§ 作業指示:
(a) 文書によると、空想特撮映画のストリーミング配信が解禁されたのは何月何日か。
(b) 文書の「一昔前の出向は金融機関を題材」から「助を出向が担ったと言えよう。」までを、一字も変えずに書き写すこと。

シン・出向
2022年11月30日
11月18日に満を持してストリーミング配信が解禁された、とある空想特撮映画を観た。様々な組織から集められた出向者で構成されるプロジェクトチームが中心となり、劇中で起こる予期せぬ変化や新たな課題といった不確実性に、出向元で培った技能や人脈を活かして対応していく、といった内容である。中でも主人公のピンチを出向元の同僚がいち早く察知し、そのことをプロジェクトメンバーに知らせる場面では、出向者に対する出向元からの手厚いサポートに、同じ出向経験者として心にくるものがあった。
一昔前の出向は金融機関を題材としたドラマでも描かれたような、左遷や片道切符といった意味合いが強かったが、必要な労働力の確保さえ難しくなりつつある昨今は違う。先述の映画のように出向先から求められて即戦力として従事するケースや、出向元が社員の教育の機会として利用するケース、コロナ禍でも見られた一時的な余剰人員の雇用の維持に活用するケース等、出向元に籍を置いたまま出向先の仕事に従事する、在籍型出向としての利活用は多岐にわたる。こと航空業界において、出向を積極的に活用した国内と異なり、解雇で対応せざるを得なかった海外では需要回復期に人手不足が解消せず、リベンジ旅行に水を差したことを鑑みると、不確実性への柔軟な対応の一助を出向が担ったと言えよう。

§ 生データ:
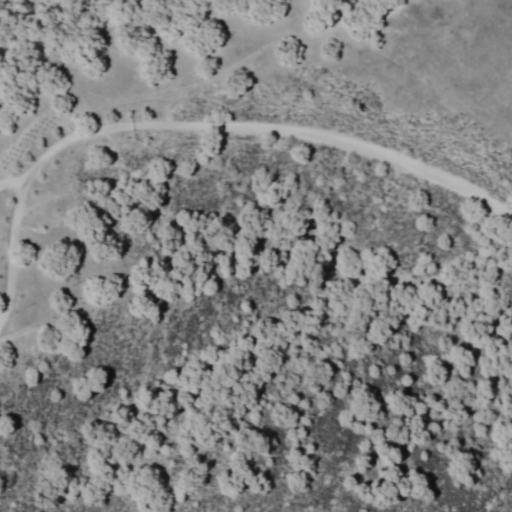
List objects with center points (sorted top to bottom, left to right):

§ 各課題の解答:
(a) 11月18日

(b)
一昔前の出向は金融機関を題材としたドラマでも描かれたような、左遷や片道切符といった意味合いが強かったが、必要な労働力の確保さえ難しくなりつつある昨今は違う。先述の映画のように出向先から求められて即戦力として従事するケースや、出向元が社員の教育の機会として利用するケース、コロナ禍でも見られた一時的な余剰人員の雇用の維持に活用するケース等、出向元に籍を置いたまま出向先の仕事に従事する、在籍型出向としての利活用は多岐にわたる。こと航空業界において、出向を積極的に活用した国内と異なり、解雇で対応せざるを得なかった海外では需要回復期に人手不足が解消せず、リベンジ旅行に水を差したことを鑑みると、不確実性への柔軟な対応の一助を出向が担ったと言えよう。